In its Malaysia Economic Outlook 4Q18 today, Kenanga IB said as a result, the 2H18 GDP growth is expected to slow to 4.8% from 4.9% in the first half of 2018 (1H18), bringing its full-year GDP growth projection to 4.8% (2017: 5.9%).

The research house said post 14th General Election, both macroeconomic and policy risks are invariably present as the new government faces unprecedented challenges both internally (high debt, rising fiscal deficit, etc) and externally (trade war, US Fed monetary tightening, peak tech demand cycle, global economic slowdown etc).

It said the "adjustment" period of the new government will continue to weigh on the economy for at least another year.

"Coupled with a less sanguine global GDP growth outlook next year, we expect GDP growth to remain weak at 4.7% in 2019," it said.

Kenanga IB said it sees the government's planned cut in opex spending and its pre-GE14 pledge to remove the goods and services tax (GST) and to reintroduce fuel subsidy to weigh down on the government's balance sheet.

→ Work task A: List every GDP growth rate cited in the passage on Malaysia's economic outlook, pairing each figure with the period it refers to.
→ Work task B: Continue the passage on Malaysia's economic outlook, picking up immediately after its final sentence.

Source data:
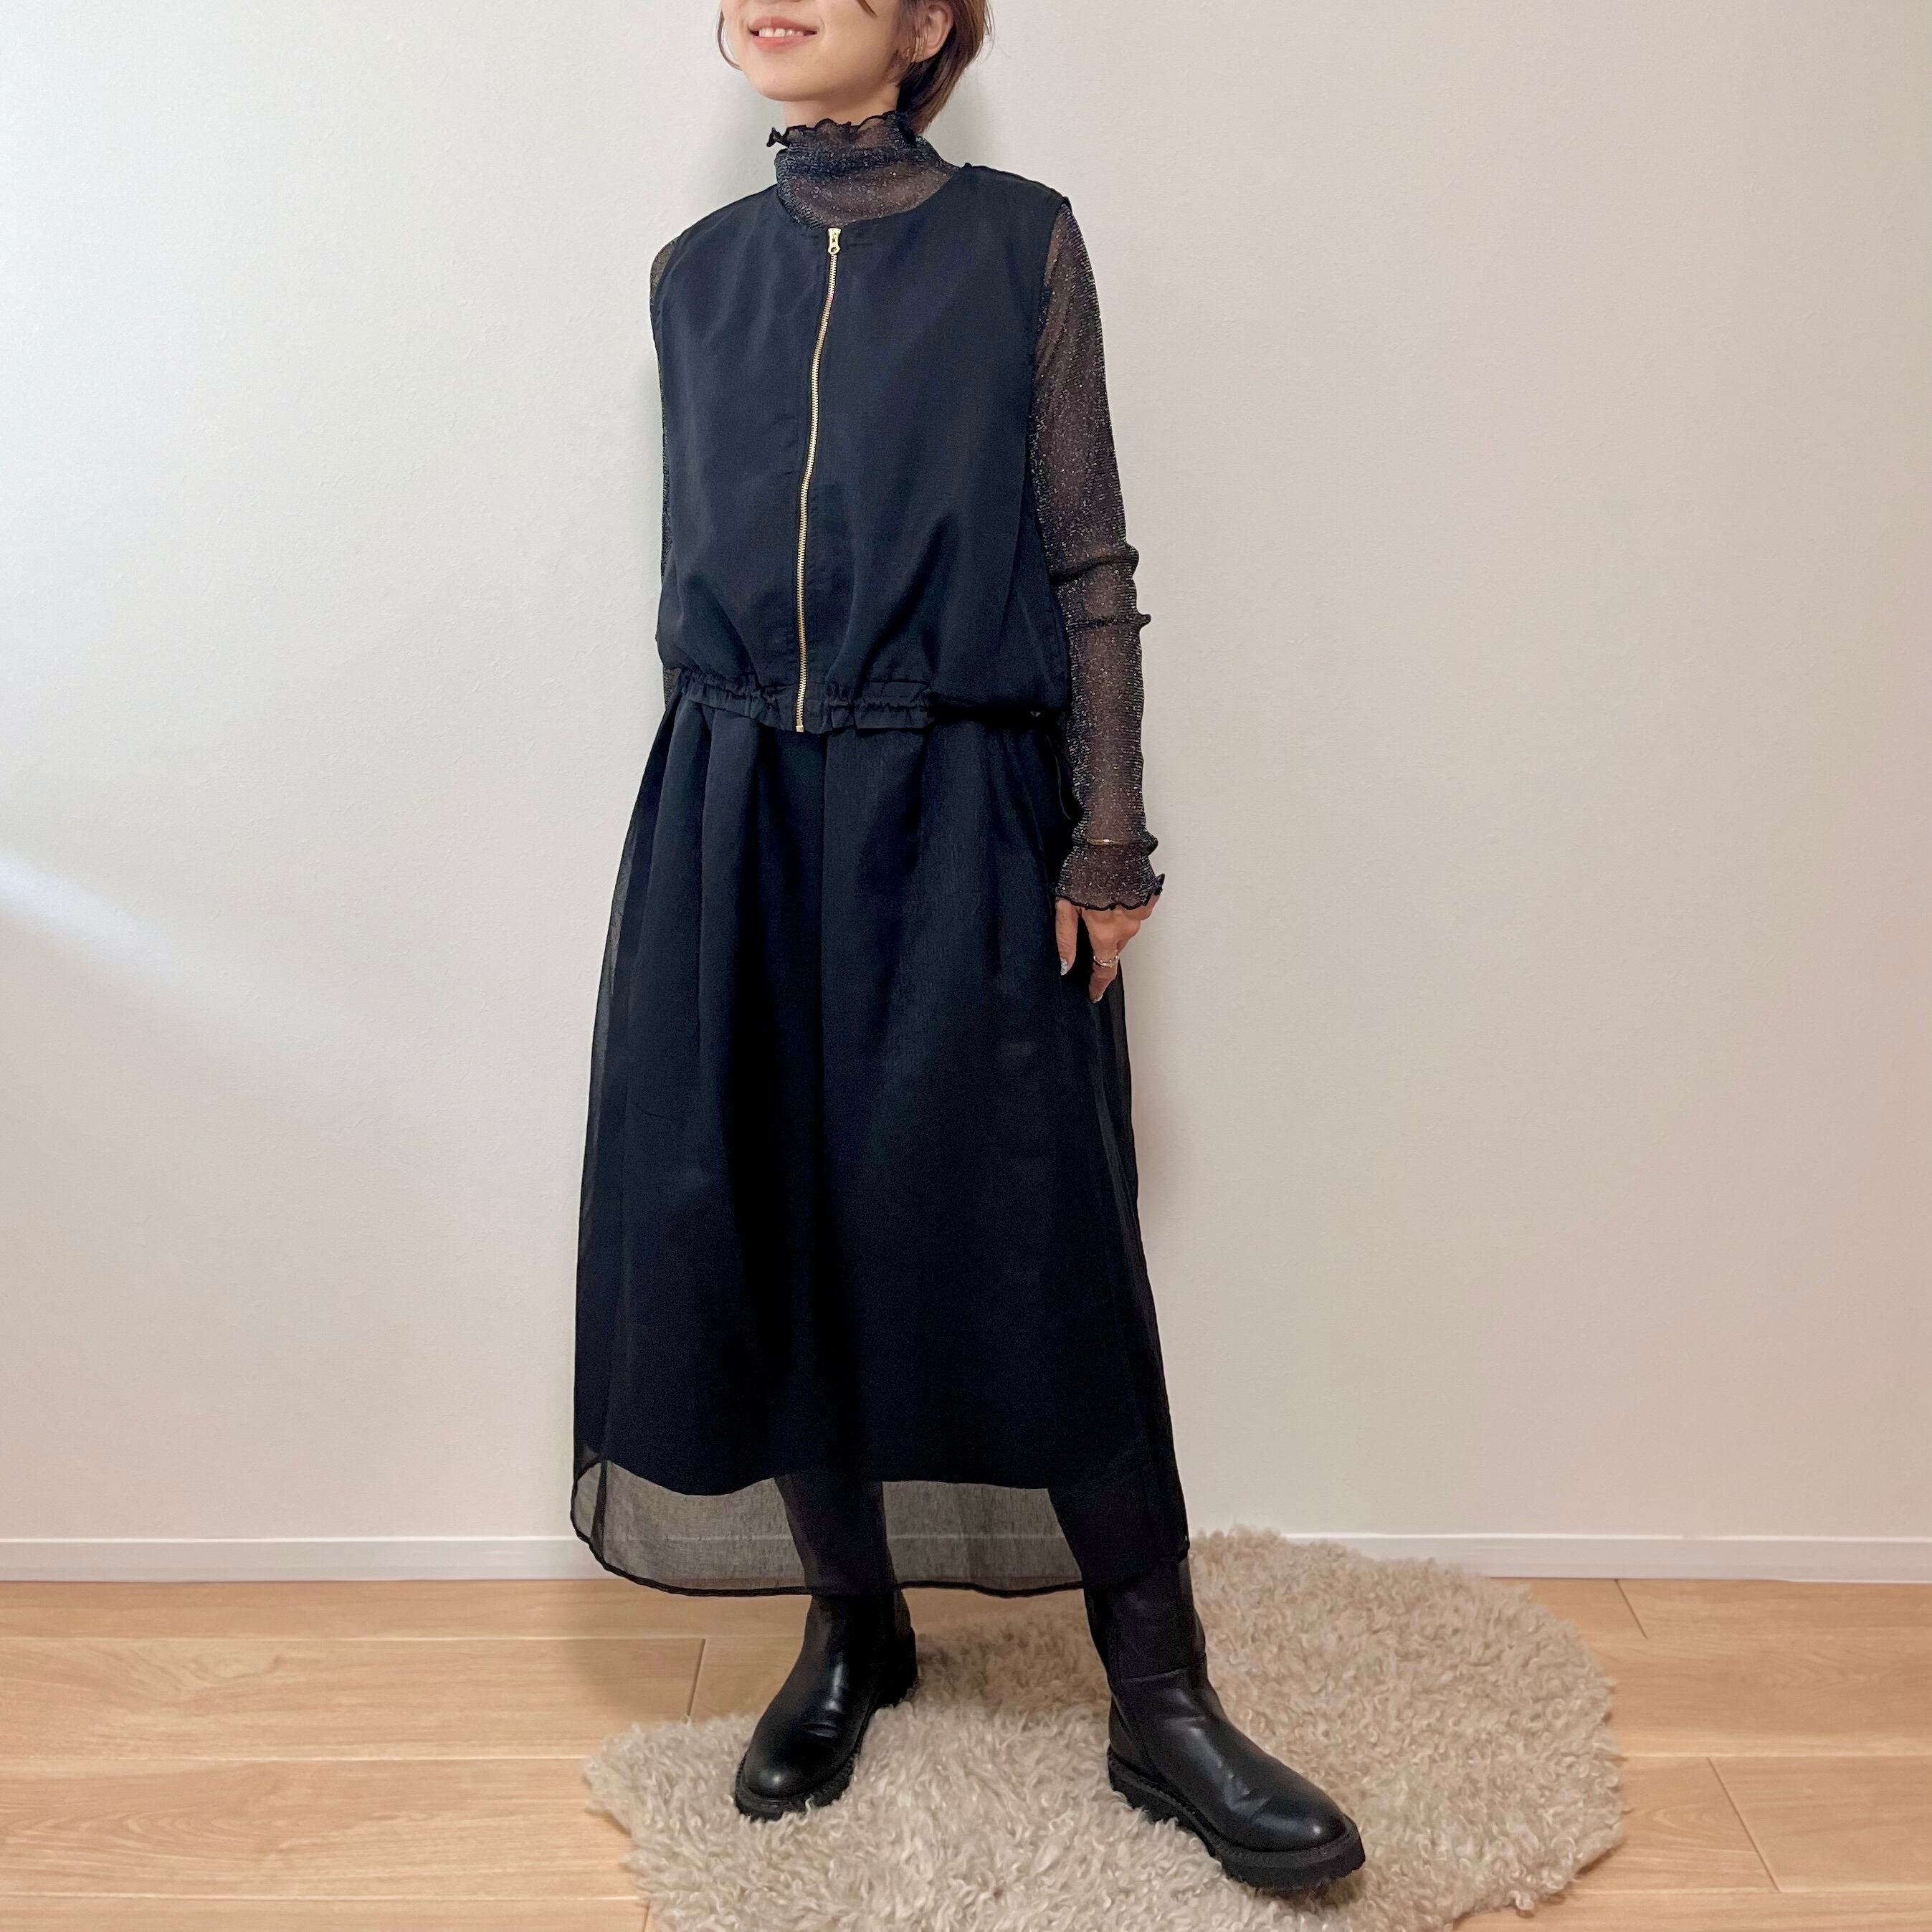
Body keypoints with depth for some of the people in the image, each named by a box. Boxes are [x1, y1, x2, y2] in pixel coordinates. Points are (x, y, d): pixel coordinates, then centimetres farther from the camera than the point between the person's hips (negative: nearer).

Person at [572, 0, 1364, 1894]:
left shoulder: (1019, 241, 3)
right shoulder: (699, 270, 13)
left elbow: (1088, 564, 0)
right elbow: (694, 564, 16)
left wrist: (1108, 839, -6)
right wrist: (718, 800, 15)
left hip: (957, 814, -3)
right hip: (735, 816, 4)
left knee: (1036, 1256, -4)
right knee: (772, 1235, 6)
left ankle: (1160, 1705, 10)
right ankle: (851, 1626, 28)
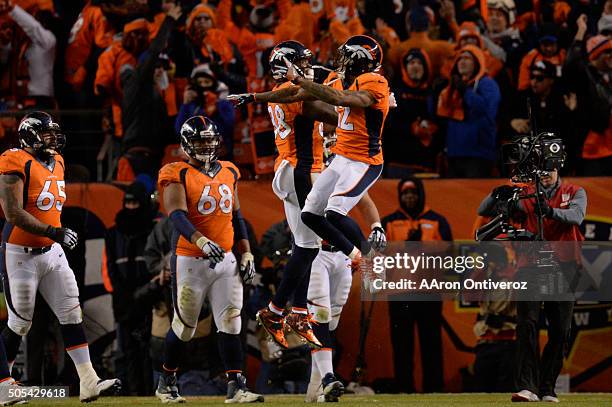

→ Answer area A:
- 4.9%: first half of 2018 (1H18)
- 4.8%: second half of 2018 (2H18)
- 4.8%: full-year 2018 projection
- 5.9%: 2017
- 4.7%: 2019

→ Answer area B:
It said this would limit its fiscal policy options and resources to support the economy despite higher oil revenue.

"Hence, we expect the Federal Budget for 2019 to be less expansionary and the fiscal deficit to exceed 3.0% for this year and 2019," it said.

Kenanga IB said in line with the narrative of moderating export growth trend and a slew of macroeconomic uncertainties, it maintains its projection of a lower current account surplus for the year at 2% of GDP (2017: 3%).

With the continued emerging markets market rout, the ringgit is expected to remain under pressure, and USD/ringgit would test RM4.20 in the short term before settling around RM4.15 (revised from 4.05) by year end, the research house said.

"Given the less sanguine outlook on the global economy next year we are revising our USD/ringgit projection to 4.10 from 3.85," it said.